Libya mengalami perang saudara yang "jauh lebih buruk" daripada kerusuhan yang menggulingkan diktator Moamer Gaddafi pada tahun 2011, kata penduduk yang melarikan diri dari negara itu, Sabtu.
"Kami telah melalui (perang) sebelumnya, dengan Gaddafi, tetapi sekarang itu jauh lebih buruk," kata Paraskevi Athineou, seorang wanita Yunani yang tinggal di Libya, kepada AFP.
"Tidak ada pemerintah, kami tidak punya makanan, tidak ada bahan bakar, tidak ada air, tidak ada listrik selama berjam-jam," katanya.
Athineou salah satu dari 186 orang yang dievakuasi dari Tripoli oleh kapal angkatan laut Yunani dan mencapai pelabuhan Piraeus Sabtu pagi.
Selain 77 warga negara Yunani, ada 78 warga Tiongkok, 10 orang Inggris, 12 Siprus, tujuh Belgia, satu Albania dan Rusia.
Di antara mereka adalah beberapa diplomat, termasuk duta besar Tiongkok untuk Libya.
Libya telah menderita ketidakamanan kronis sejak penggulingan Gaddafi pada tahun 2011, dengan pemerintah baru tidak dapat mengendalikan milisi yang membantu untuk menyingkirkannya dan menghadapi ancaman dari kelompok-kelompok Islam.

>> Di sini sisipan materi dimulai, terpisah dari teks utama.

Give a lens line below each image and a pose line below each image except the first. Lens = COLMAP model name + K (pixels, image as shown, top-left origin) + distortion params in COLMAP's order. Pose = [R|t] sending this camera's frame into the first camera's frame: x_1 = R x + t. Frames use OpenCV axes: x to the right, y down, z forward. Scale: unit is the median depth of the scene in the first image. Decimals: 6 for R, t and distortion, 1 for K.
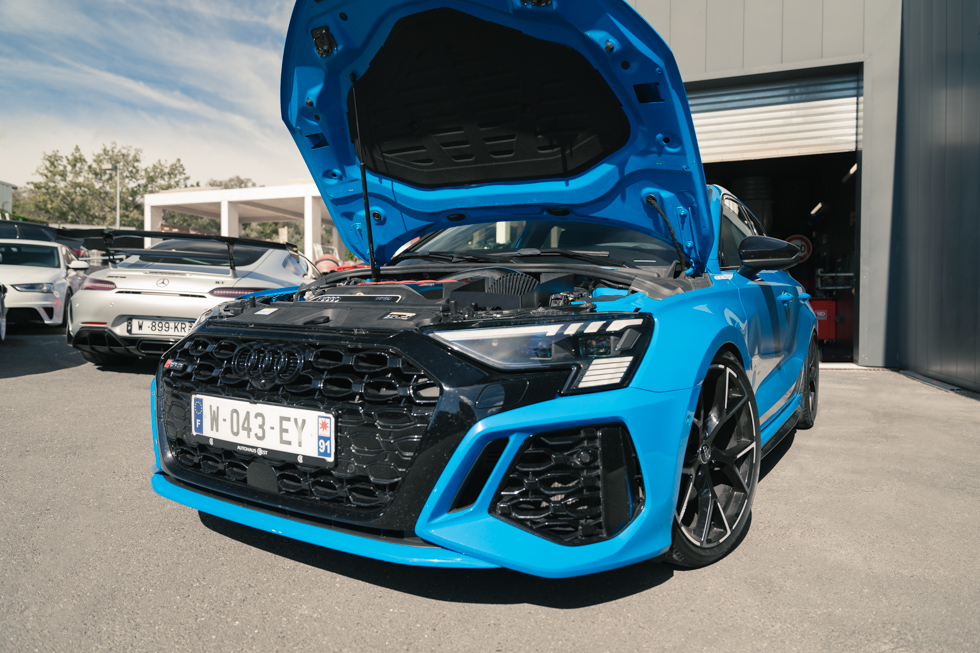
lens RADIAL K [[665.9, 0, 495.3], [0, 665.9, 327.1], [0, 0, 1]] dist [0.009949, 0.000423]
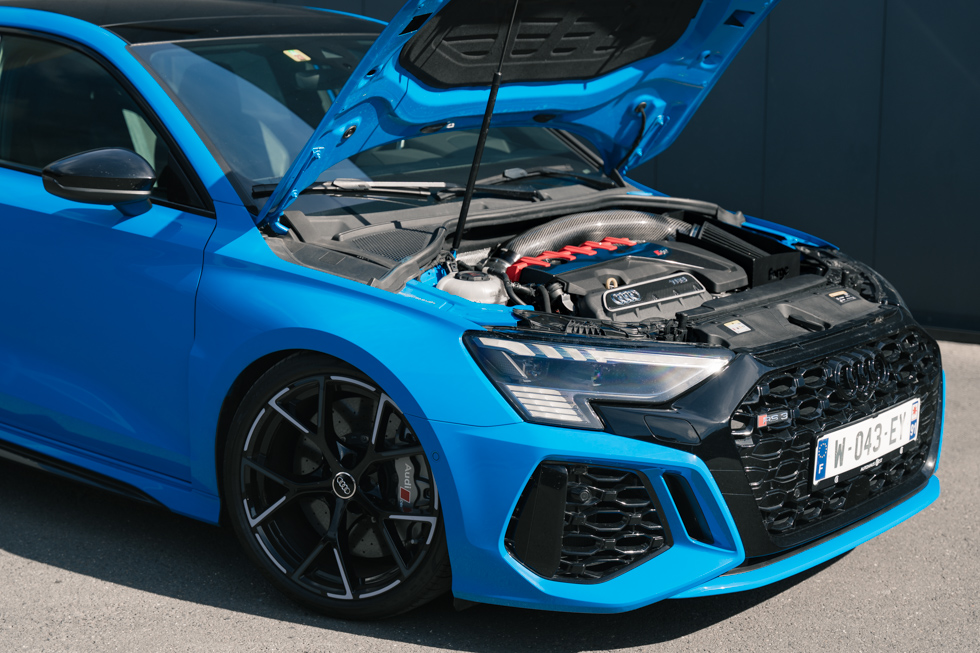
lens RADIAL K [[1790.7, 0, 490.0], [0, 1790.7, 326.5], [0, 0, 1]] dist [0.013858, -0.086406]
pose [[0.133490, -0.222216, 0.965816, -2.945161], [0.022504, 0.974966, 0.221211, -0.604987], [-0.990795, -0.007795, 0.135149, 1.222694]]
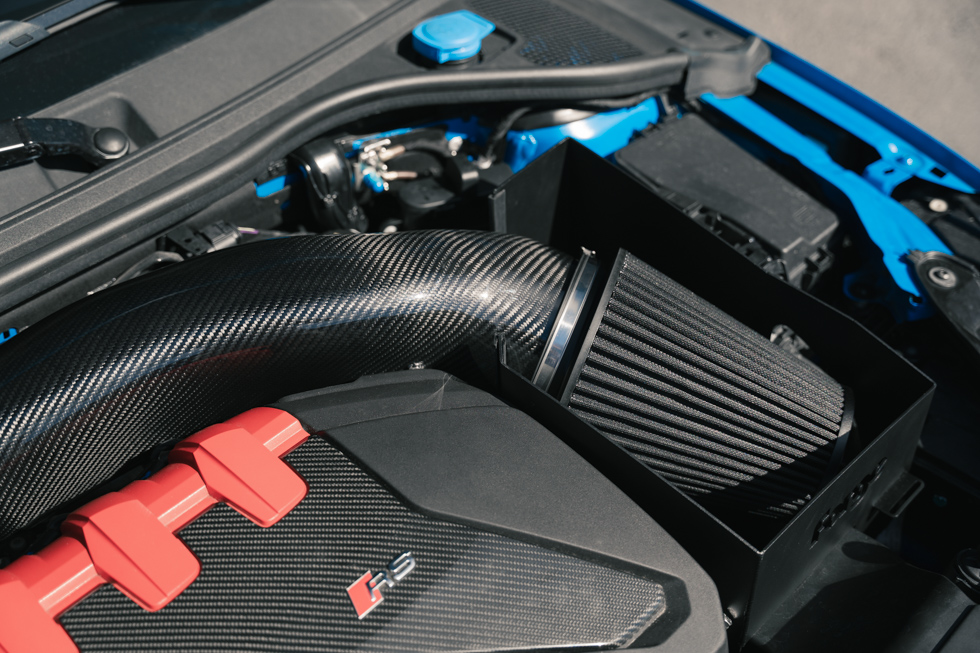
lens RADIAL K [[1208.0, 0, 490.0], [0, 1208.0, 326.5], [0, 0, 1]] dist [0.020416, 0.032258]
pose [[0.203667, -0.658015, 0.724939, -0.406843], [0.045953, 0.746068, 0.664283, -0.471088], [-0.977961, -0.101979, 0.182186, 1.221176]]
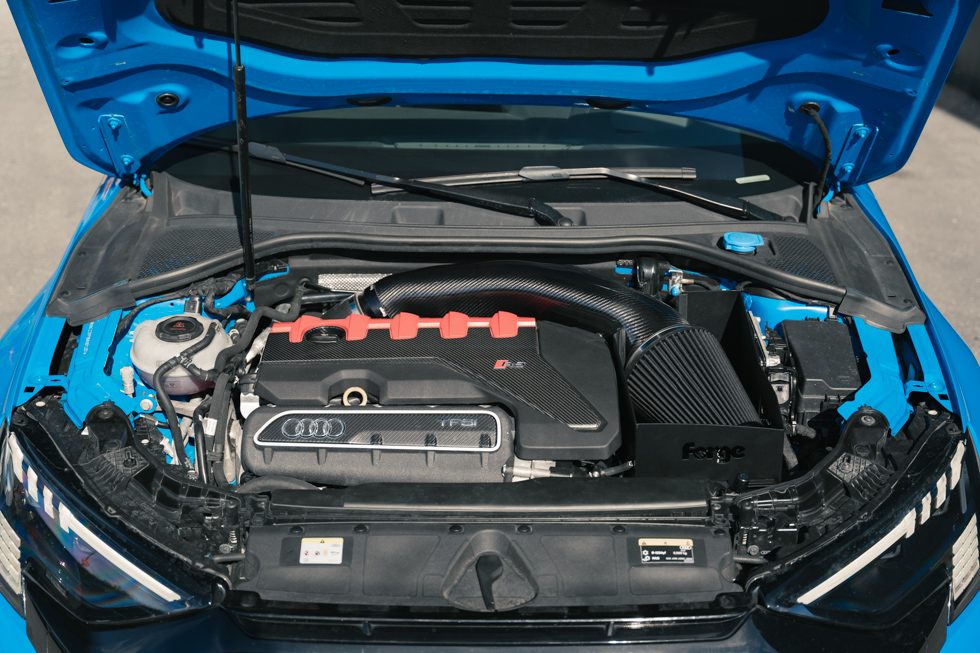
lens RADIAL K [[1345.3, 0, 490.0], [0, 1345.3, 326.5], [0, 0, 1]] dist [-0.002384, 0.007089]
pose [[0.848746, -0.248858, 0.466582, -0.806107], [0.030057, 0.903619, 0.427282, -0.726920], [-0.527945, -0.348630, 0.774423, 0.266765]]
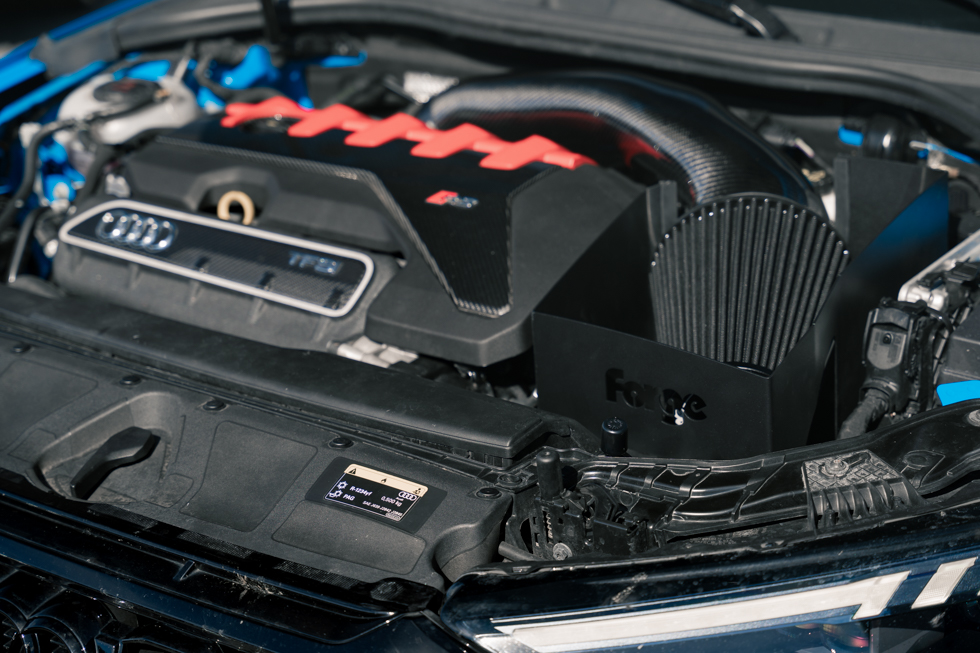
lens RADIAL K [[2131.4, 0, 490.0], [0, 2131.4, 326.5], [0, 0, 1]] dist [-0.007200, -0.221012]
pose [[0.995887, -0.014390, -0.089459, -0.001133], [0.043289, 0.942905, 0.330236, -0.438354], [0.079600, -0.332750, 0.939649, 0.101584]]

"Begitu banyak orang mati untuk membuat negara ini lebih baik. Tetapi sekarang kami mulai membunuh satu sama lain dalam perang saudara," kata Osama Monsour, yang berpengalaman kerja 35 tahun pada organisasi non-pemerintah di Tripoli.
Pertempuran antara milisi-milisi yang bersaing di Tripoli telah memaksa penutupan bandara internasional kota itu, sementara kelompok-kelompok Islam juga memerangi pasukan khusus di kota timur Benghazi.
"Perang adalah di kota ... dan kita warga sipil berada di bawah tembakan dari kedua pihak," kata Athineou.
"Ini lebih buruk dari 2011," kata Ali Gariani, seorang Libya yang menikah dengan wanita Yunani.
"Waktu itu dibom oleh NATO. Tetapi sekarang kita sedang dibom oleh orang-orang Libya sendiri, dan ini benar-benar memalukan," katanya.